Quando os licitantes se confrontam, por exemplo, no pregão presencial, estabelece-se uma espécie de leilão de preços disputado entre os que se habilitaram com documentos e comprovações da capacidade técnica de atendimento. No processo rígido, sem dar chance às combinações, o poder público sai ganhando.

Todos os contratos estabelecidos, depois de licitados, têm duração de um ano. Os valores finais são diluídos em 12 meses, o que significa dizer que muitos desses contratos vão abastecer a prefeitura até a metade do ano que vem.

Na maioria dos casos nem se esgotam os totais licitados, porque a demanda acaba sendo menor do que foi estimado inicialmente.

O Presidente da Comissão Permanente de Licitação, advogado Luís Gomes Lima Júnior, tem sido implacável na aplicação dos parâmetros legais, tanto é que a “poupança” até aqui verificada, entre os valores de referência no mercado e que, os que de fato acabaram prevalecendo, está favorecendo a prefeitura em níveis bem acima até da média nacional.

Há casos, como no da compra de material odontológico, que a princípio seria de R$ 3.722.147,06 e que acabou sendo fechado em R$ 1.173.211,94 – menos da metade do valor de referência.

– A ampla divulgação, a eficiência do nosso Portal e do nosso sistema de transparência democratizam os certames e ampliam a concorrência. Isso nos favorece, porque, quanto mais ampla participação, mais chance de preços menores chegarem à nossa mesa – diz Luís Júnior.

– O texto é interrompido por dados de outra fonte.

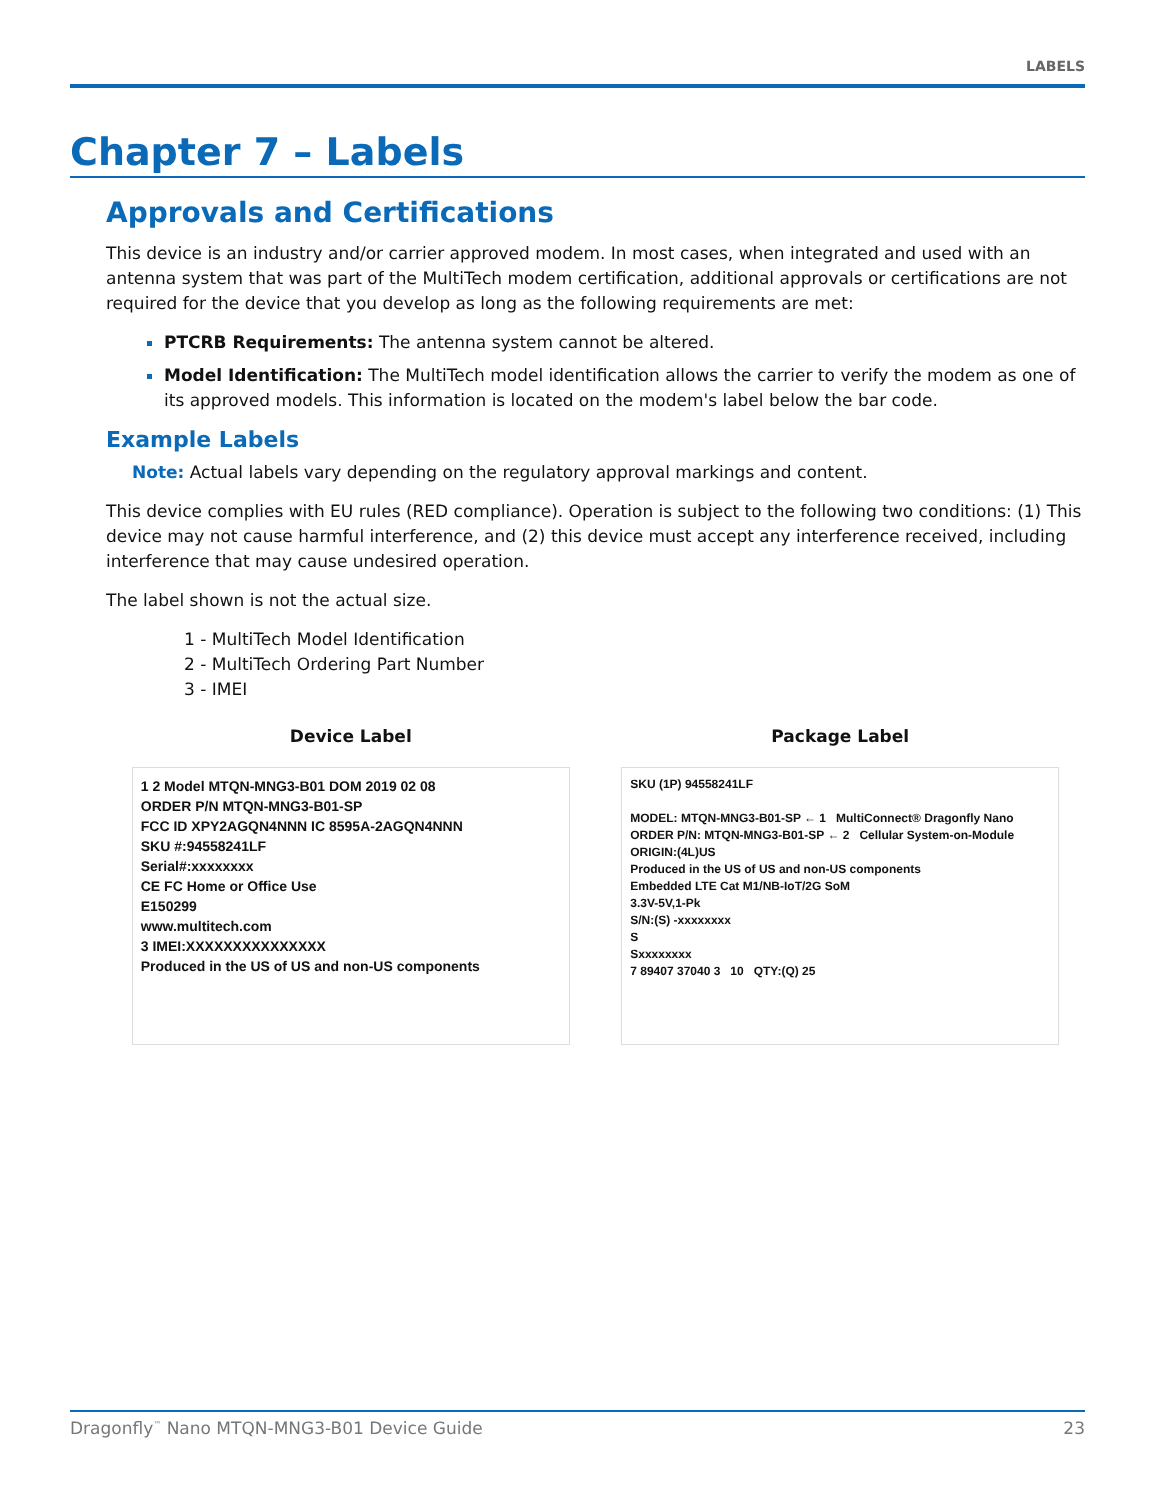LABELS
Chapter 7 – Labels
Approvals and Certifications
This device is an industry and/or carrier approved modem. In most cases, when integrated and used with an antenna system that was part of the MultiTech modem certification, additional approvals or certifications are not required for the device that you develop as long as the following requirements are met:
PTCRB Requirements: The antenna system cannot be altered.
Model Identification: The MultiTech model identification allows the carrier to verify the modem as one of its approved models. This information is located on the modem's label below the bar code.
Example Labels
Note: Actual labels vary depending on the regulatory approval markings and content.
This device complies with EU rules (RED compliance). Operation is subject to the following two conditions: (1) This device may not cause harmful interference, and (2) this device must accept any interference received, including interference that may cause undesired operation.
The label shown is not the actual size.
1 - MultiTech Model Identification
2 - MultiTech Ordering Part Number
3 - IMEI
Device Label
1 2 Model MTQN-MNG3-B01 DOM 2019 02 08
ORDER P/N MTQN-MNG3-B01-SP
FCC ID XPY2AGQN4NNN IC 8595A-2AGQN4NNN
SKU #:94558241LF
Serial#:xxxxxxxx
CE FC Home or Office Use
E150299
www.multitech.com
3 IMEI:XXXXXXXXXXXXXXX
Produced in the US of US and non-US components
Package Label
SKU (1P) 94558241LF
MODEL: MTQN-MNG3-B01-SP ← 1 MultiConnect® Dragonfly Nano
ORDER P/N: MTQN-MNG3-B01-SP ← 2 Cellular System-on-Module
ORIGIN:(4L)US
Produced in the US of US and non-US components
Embedded LTE Cat M1/NB-IoT/2G SoM
3.3V-5V,1-Pk
S/N:(S) -xxxxxxxx
S
Sxxxxxxxx
7 89407 37040 3 10 QTY:(Q) 25
Dragonfly<sup>™</sup> Nano MTQN-MNG3-B01 Device Guide 23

Explica o chefe da CPL que “essa gestão chegou à prefeitura porque foi convincente, quando propôs ao povo fazer o dinheiro público valer muito mais. A fidelidade à palavra empenhada está surtindo efeito e, com isso, o município está conseguindo administrar todas as dificuldades iniciais, pagando contas do passado e as de hoje”.

Marco Aurélio D'Eça

One Comment

  1. Ah, se em São Luís e no Estado fosse assim… Aqui os concorrentes se reúnem e acertam preços e quem vai ganhar a licitação. Em todos os setores acontece isso. Tem empresário presidente de Sindicato e que o primo é presidente da associação que janta-se de já levar o edital pronto pra CCL. Teve caso recente que ele “articulou” até a inclusão de uma licença de manejo ambiental, só pra tirar concorrentes da jogada.
    E ainda diz por aí que o alto escalão da prefeitura e do governo fazem isso para pagar a conta de fornecimento de material usado na Campanha Eleitoral. E o prefeito e o governado achando que estão com esse CARTAZ todo e se fazendo de SANTINHO.
    Na verdade são verdadeiro SETE CAPAS e uns tremendos camaleões com SETE CORES.